In the meantime, she took acting classes and starred in shows at the local theater. Her best part came right after her twentieth birthday. She played Cosette in Les Mis, and the papers gave her rave reviews. She saved them in a scrapbook that she used to show to us when we were kids.

One night, Dad stopped into the bar where Mom worked. He was passing through town, back in what he called his “wild days,” when he rode his motorcycle across the country. Based on the old pictures, May and I thought he was quite a stud. Mom must have thought he was, too, because when he came into the bar, she asked him to come and see her in Les Mis the next night.

Dad said it only took the length of the performance for him to fall in love. When it was over, he was waiting outside of Mom’s dressing room with a bouquet of daisies. She invited him over to her apartment, and they stayed up late, stargazing on the roof of the building and talking. After that, Dad found a job in town working on a construction crew for a new hotel, and he saw Mom as much as he could. They rode the tramway to the top of the mountains, watched the watermelon-colored sunsets, and danced in Mom’s little studio to Beatles songs. Four months later, Mom found out she was pregnant with May, and they decided to get married.

When Mom told the story, she said that she’d always wanted a home, but it wasn’t until she had us that she knew what that meant. Now that I’m writing it down to tell you, it seems like a tragedy. But when we were growing up, we thought it was romantic. May would ask to hear the story over and over, and Mom loved to tell May how she was the spark that started it all. “You were ready to come into the world, and so you did. We have you to thank for us, baby girl.”

When we were little, Mom still used to go to auditions sometimes for theater productions or local commercials.
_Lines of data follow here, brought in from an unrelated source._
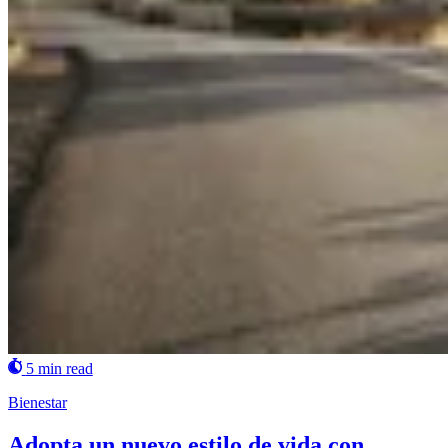
5 min read
Bienestar
Adopta un nuevo estilo de vida con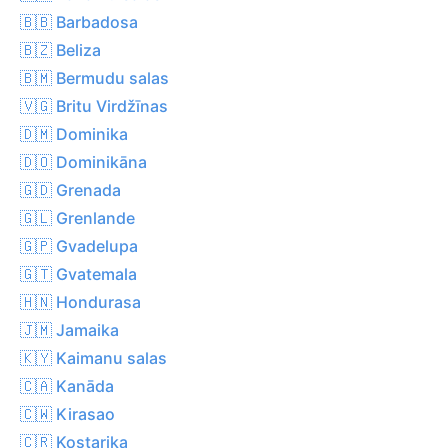
🇧🇧 Barbadosa
🇧🇿 Beliza
🇧🇲 Bermudu salas
🇻🇬 Britu Virdžīnas
🇩🇲 Dominika
🇩🇴 Dominikāna
🇬🇩 Grenada
🇬🇱 Grenlande
🇬🇵 Gvadelupa
🇬🇹 Gvatemala
🇭🇳 Hondurasa
🇯🇲 Jamaika
🇰🇾 Kaimanu salas
🇨🇦 Kanāda
🇨🇼 Kirasao
🇨🇷 Kostarika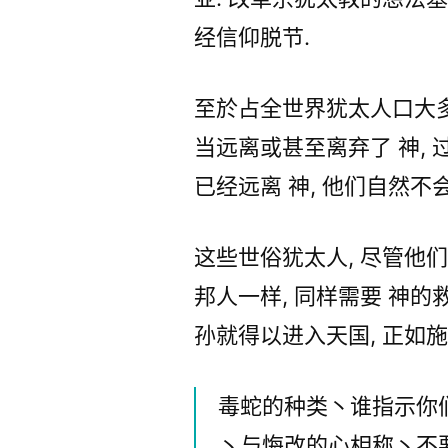
经信仰脱节.
至於占全世界犹太人口大多
当远离或甚至离弃了 神, 
已经远离 神, 他们自然不
这些世俗犹太人, 尽管他
邦人一样, 同样需要 神的
孙就得以进入天国, 正如
毒蛇的种类丶谁指示你
丶与悔改的心相称丶不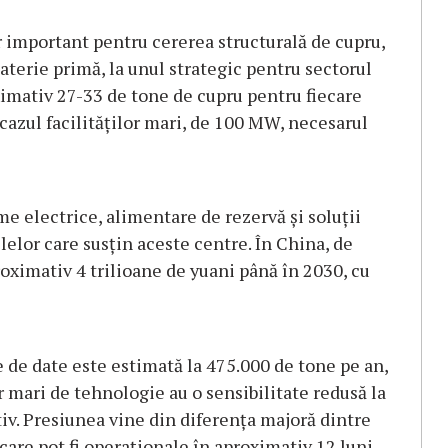
r important pentru cererea structurală de cupru,
aterie primă, la unul strategic pentru sectorul
ximativ 27-33 de tone de cupru pentru fiecare
cazul facilităților mari, de 100 MW, necesarul
me electrice, alimentare de rezervă și soluții
lelor care susțin aceste centre. În China, de
roximativ 4 trilioane de yuani până în 2030, cu
 de date este estimată la 475.000 de tone pe an,
r mari de tehnologie au o sensibilitate redusă la
tiv. Presiunea vine din diferența majoră dintre
 care pot fi operaționale în aproximativ 12 luni,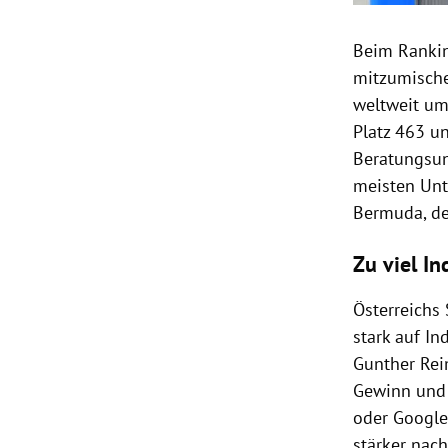
Beim
Ranki
mitzumische
weltweit um
Platz 463 u
Beratungsun
meisten Unt
Bermuda, d
Zu viel In
Österreichs
stark auf In
Gunther
Rei
Gewinn und 
oder
Googl
stärker nac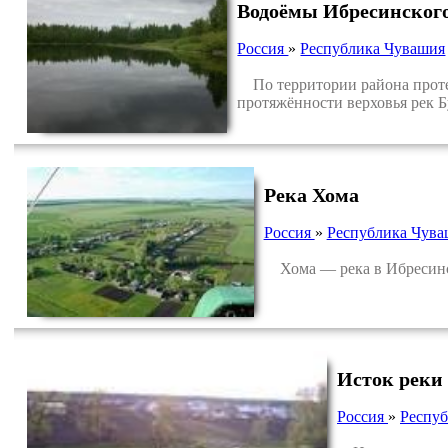
Водоёмы Ибресинског
Россия
»
Республика Чувашия
По территории района протек
протяжённости верховья рек Б
Река Хома
Россия
»
Республика Чува
Хома — река в Ибресинско
Исток реки
Россия
»
Респу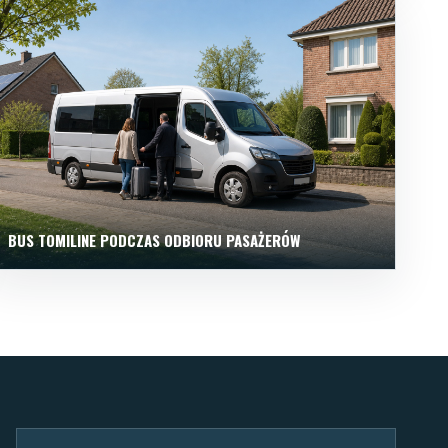
BUS TOMILINE PODCZAS ODBIORU PASAŻERÓW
Once she got a part in a commercial for the Rio Grande Credit Union. They shot her waking up on the steps of a new house in her pajamas, saying, “Am I dreaming?” Then a lady dressed as the credit union fairy drops keys into her hand. We’d squeal when the ad came on TV, saying, “Look, it’s you, Mommy!”

But mostly the auditions didn’t work out, and she’d come home like a balloon whose air had been let out. Eventually, she said that she’d missed her window, and that if you want to be a real actress, you have to live in California. She took up painting instead and got a job filing papers in a doctor’s office. She said that she thought being a mom was her real job. She said that we were her greatest accomplishment.

Mom would say all the time how she wanted us to have happy childhoods, happier than her own. Sometimes she’d ask us if we were happy, and we’d always say yes. Still, she said that she wished she could give us more. She liked to talk about somedays. Someday we’ll have a house with a pool. Someday we’ll learn to ride horses. Someday we’ll have beautiful dresses with sequins head to toe, like the ones on TV. Someday we’ll go to California. We’ll see the ocean together.